The full set of records below is to be reproduced without a single alteration.

[Start of Attachment]

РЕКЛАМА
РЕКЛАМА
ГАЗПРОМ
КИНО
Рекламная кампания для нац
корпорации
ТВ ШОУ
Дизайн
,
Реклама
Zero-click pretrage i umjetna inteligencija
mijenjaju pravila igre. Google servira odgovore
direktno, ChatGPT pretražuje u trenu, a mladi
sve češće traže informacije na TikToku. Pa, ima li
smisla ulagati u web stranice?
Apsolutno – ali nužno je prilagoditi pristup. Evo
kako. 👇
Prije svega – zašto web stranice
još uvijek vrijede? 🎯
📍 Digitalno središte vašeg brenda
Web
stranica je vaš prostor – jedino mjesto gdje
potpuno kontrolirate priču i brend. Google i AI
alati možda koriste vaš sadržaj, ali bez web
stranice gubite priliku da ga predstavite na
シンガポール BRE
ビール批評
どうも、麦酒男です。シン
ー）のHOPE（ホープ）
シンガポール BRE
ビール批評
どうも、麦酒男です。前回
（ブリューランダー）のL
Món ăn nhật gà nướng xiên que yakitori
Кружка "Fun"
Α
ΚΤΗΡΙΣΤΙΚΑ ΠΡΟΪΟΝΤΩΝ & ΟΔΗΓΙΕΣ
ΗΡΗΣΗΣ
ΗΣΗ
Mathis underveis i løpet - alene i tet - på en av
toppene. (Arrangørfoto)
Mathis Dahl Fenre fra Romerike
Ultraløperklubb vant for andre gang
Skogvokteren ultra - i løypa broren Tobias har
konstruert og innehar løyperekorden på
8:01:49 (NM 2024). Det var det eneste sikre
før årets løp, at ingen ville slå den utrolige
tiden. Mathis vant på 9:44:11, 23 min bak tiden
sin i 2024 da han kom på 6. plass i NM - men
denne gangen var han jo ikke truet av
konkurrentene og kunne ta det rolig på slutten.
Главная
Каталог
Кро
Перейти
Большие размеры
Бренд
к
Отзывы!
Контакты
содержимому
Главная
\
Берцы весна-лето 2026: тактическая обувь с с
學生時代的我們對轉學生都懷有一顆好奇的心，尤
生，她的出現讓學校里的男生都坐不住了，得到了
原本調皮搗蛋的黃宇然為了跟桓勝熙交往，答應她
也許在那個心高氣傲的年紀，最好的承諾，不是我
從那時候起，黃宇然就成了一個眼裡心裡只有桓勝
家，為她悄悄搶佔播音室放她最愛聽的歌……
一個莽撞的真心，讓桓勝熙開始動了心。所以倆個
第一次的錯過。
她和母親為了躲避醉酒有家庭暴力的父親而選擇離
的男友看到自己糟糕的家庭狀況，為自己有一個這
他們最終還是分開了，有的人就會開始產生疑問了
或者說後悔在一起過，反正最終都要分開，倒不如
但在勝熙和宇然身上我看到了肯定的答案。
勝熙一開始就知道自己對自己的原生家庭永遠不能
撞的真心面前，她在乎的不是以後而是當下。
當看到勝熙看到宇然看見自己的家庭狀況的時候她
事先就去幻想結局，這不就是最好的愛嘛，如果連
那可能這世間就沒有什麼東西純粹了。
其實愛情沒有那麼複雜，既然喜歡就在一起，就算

[End of Attachment]

## OUTPUT FOR THIS TASK
РЕКЛАМА
РЕКЛАМА
ГАЗПРОМ
КИНО
Рекламная кампания для нац
корпорации
ТВ ШОУ
Дизайн
,
Реклама
Zero-click pretrage i umjetna inteligencija
mijenjaju pravila igre. Google servira odgovore
direktno, ChatGPT pretražuje u trenu, a mladi
sve češće traže informacije na TikToku. Pa, ima li
smisla ulagati u web stranice?
Apsolutno – ali nužno je prilagoditi pristup. Evo
kako. 👇
Prije svega – zašto web stranice
još uvijek vrijede? 🎯
📍 Digitalno središte vašeg brenda
Web
stranica je vaš prostor – jedino mjesto gdje
potpuno kontrolirate priču i brend. Google i AI
alati možda koriste vaš sadržaj, ali bez web
stranice gubite priliku da ga predstavite na
シンガポール BRE
ビール批評
どうも、麦酒男です。シン
ー）のHOPE（ホープ）
シンガポール BRE
ビール批評
どうも、麦酒男です。前回
（ブリューランダー）のL
Món ăn nhật gà nướng xiên que yakitori
Кружка "Fun"
Α
ΚΤΗΡΙΣΤΙΚΑ ΠΡΟΪΟΝΤΩΝ & ΟΔΗΓΙΕΣ
ΗΡΗΣΗΣ
ΗΣΗ
Mathis underveis i løpet - alene i tet - på en av
toppene. (Arrangørfoto)
Mathis Dahl Fenre fra Romerike
Ultraløperklubb vant for andre gang
Skogvokteren ultra - i løypa broren Tobias har
konstruert og innehar løyperekorden på
8:01:49 (NM 2024). Det var det eneste sikre
før årets løp, at ingen ville slå den utrolige
tiden. Mathis vant på 9:44:11, 23 min bak tiden
sin i 2024 da han kom på 6. plass i NM - men
denne gangen var han jo ikke truet av
konkurrentene og kunne ta det rolig på slutten.
Главная
Каталог
Кро
Перейти
Большие размеры
Бренд
к
Отзывы!
Контакты
содержимому
Главная
\
Берцы весна-лето 2026: тактическая обувь с с
學生時代的我們對轉學生都懷有一顆好奇的心，尤
生，她的出現讓學校里的男生都坐不住了，得到了
原本調皮搗蛋的黃宇然為了跟桓勝熙交往，答應她
也許在那個心高氣傲的年紀，最好的承諾，不是我
從那時候起，黃宇然就成了一個眼裡心裡只有桓勝
家，為她悄悄搶佔播音室放她最愛聽的歌……
一個莽撞的真心，讓桓勝熙開始動了心。所以倆個
第一次的錯過。
她和母親為了躲避醉酒有家庭暴力的父親而選擇離
的男友看到自己糟糕的家庭狀況，為自己有一個這
他們最終還是分開了，有的人就會開始產生疑問了
或者說後悔在一起過，反正最終都要分開，倒不如
但在勝熙和宇然身上我看到了肯定的答案。
勝熙一開始就知道自己對自己的原生家庭永遠不能
撞的真心面前，她在乎的不是以後而是當下。
當看到勝熙看到宇然看見自己的家庭狀況的時候她
事先就去幻想結局，這不就是最好的愛嘛，如果連
那可能這世間就沒有什麼東西純粹了。
其實愛情沒有那麼複雜，既然喜歡就在一起，就算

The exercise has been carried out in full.